| Food Composition Data: A User's Perspective (1987) |
|Systems considerations in the design of INFOODS|
The issue of stability is very important if the system is to be large and to have a long life expectancy. The problem is similar to that of advanced operating systems: the developers and their staff want things to be better, current, and as sophisticated and clever as possible; programmers want a completely stable interface (this is especially true of those amateur users who write a little code to add one small facility to the system to make it perfect for their purposes). Users also believe that they want commands and results that are predictable: what worked last year should work today in exactly the same way. On the other hand, they also want the programs, algorithms, functional capabilities, and data to reflect last month's journal article. Of course, no one but developers sees incompatibilities among these objectives.
An obvious possibility is to make a rule that a routine, once installed under a particular name, has the same behaviour forever, and that new things or versions of things must have new names.
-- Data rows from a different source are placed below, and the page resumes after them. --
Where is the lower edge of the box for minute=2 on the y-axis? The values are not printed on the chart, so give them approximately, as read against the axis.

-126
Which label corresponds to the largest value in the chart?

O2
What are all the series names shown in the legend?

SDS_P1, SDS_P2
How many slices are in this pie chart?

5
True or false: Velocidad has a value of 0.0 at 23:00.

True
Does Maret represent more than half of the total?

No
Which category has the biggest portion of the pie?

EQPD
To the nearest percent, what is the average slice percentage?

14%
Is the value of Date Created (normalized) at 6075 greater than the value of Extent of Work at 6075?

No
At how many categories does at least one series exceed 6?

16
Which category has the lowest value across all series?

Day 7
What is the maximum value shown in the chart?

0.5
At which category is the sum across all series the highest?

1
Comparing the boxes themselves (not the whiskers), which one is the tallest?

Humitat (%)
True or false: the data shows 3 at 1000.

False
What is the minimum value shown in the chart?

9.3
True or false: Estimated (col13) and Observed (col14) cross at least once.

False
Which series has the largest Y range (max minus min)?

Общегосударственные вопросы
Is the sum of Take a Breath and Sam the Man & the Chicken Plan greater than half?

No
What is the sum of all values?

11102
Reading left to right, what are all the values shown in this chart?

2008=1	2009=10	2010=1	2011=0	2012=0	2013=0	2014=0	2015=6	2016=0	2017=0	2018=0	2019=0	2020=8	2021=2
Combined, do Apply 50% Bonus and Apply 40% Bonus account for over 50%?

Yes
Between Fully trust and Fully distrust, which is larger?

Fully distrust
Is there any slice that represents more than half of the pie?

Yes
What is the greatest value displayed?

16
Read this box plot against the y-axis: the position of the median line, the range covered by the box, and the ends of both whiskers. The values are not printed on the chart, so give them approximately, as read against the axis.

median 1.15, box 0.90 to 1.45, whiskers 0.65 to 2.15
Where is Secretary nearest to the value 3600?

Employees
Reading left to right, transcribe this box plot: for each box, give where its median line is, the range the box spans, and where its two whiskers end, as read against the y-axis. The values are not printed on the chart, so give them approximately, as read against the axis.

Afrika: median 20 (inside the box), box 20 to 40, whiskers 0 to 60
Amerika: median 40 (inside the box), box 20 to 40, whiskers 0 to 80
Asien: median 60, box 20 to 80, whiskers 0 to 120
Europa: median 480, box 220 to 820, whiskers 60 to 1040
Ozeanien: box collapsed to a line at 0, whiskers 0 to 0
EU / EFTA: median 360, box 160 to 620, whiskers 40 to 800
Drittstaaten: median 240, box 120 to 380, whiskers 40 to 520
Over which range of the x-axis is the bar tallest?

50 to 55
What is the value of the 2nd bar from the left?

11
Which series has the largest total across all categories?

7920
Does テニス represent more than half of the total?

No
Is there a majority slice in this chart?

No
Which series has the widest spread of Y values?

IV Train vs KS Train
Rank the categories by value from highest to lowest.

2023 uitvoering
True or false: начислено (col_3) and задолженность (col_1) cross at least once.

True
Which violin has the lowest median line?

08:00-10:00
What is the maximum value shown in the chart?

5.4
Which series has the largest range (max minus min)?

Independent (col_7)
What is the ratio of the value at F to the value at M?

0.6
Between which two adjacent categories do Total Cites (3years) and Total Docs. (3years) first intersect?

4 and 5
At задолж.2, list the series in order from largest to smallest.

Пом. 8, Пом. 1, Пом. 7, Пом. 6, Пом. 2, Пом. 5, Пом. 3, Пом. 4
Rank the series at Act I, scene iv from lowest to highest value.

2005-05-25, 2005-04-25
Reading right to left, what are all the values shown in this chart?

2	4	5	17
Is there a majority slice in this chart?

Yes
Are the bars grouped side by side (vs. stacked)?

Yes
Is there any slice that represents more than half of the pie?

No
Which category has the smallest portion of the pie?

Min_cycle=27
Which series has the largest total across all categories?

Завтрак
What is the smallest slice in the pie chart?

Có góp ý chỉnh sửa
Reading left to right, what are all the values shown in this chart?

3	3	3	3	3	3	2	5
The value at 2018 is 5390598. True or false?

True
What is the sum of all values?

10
This is an easier approach to apply to a subroutine library - especially a subroutine library from which users are permitted to copy and imbed "obsolete" routines that have been replaced by newer ones with different names' - than to a major integrated collection, where such an approach requires a great deal of discipline on the part of the maintainers and tolerance on the part of the users. Unless the architectural and linkage problems have been solved exceptionally well, the accumulation of semi-obsolete codes will also cause degradation and high disk costs much sooner than if the growth of the system resulted from an extension and replacement strategy alone.
While the stress here has been on programs rather than on data, the problems with data are quite similar. The ability to reproduce an old result may require that the associated data be retained forever (or nearly so), even when it has been found to be out of data or substandard. There have been a few cases in which users have rather carefully built procedures to compensate for data inadequacies that they were aware of, only to have their procedures produce seriously incorrect answers when the original data values were replaced with "corrected" ones. There are strong arguments for being able to associate particular vintages of data with particular analyses or studies, but such requirements impose great difficulties on the system's design and its human managers. So the data and program problems are not very much different after all.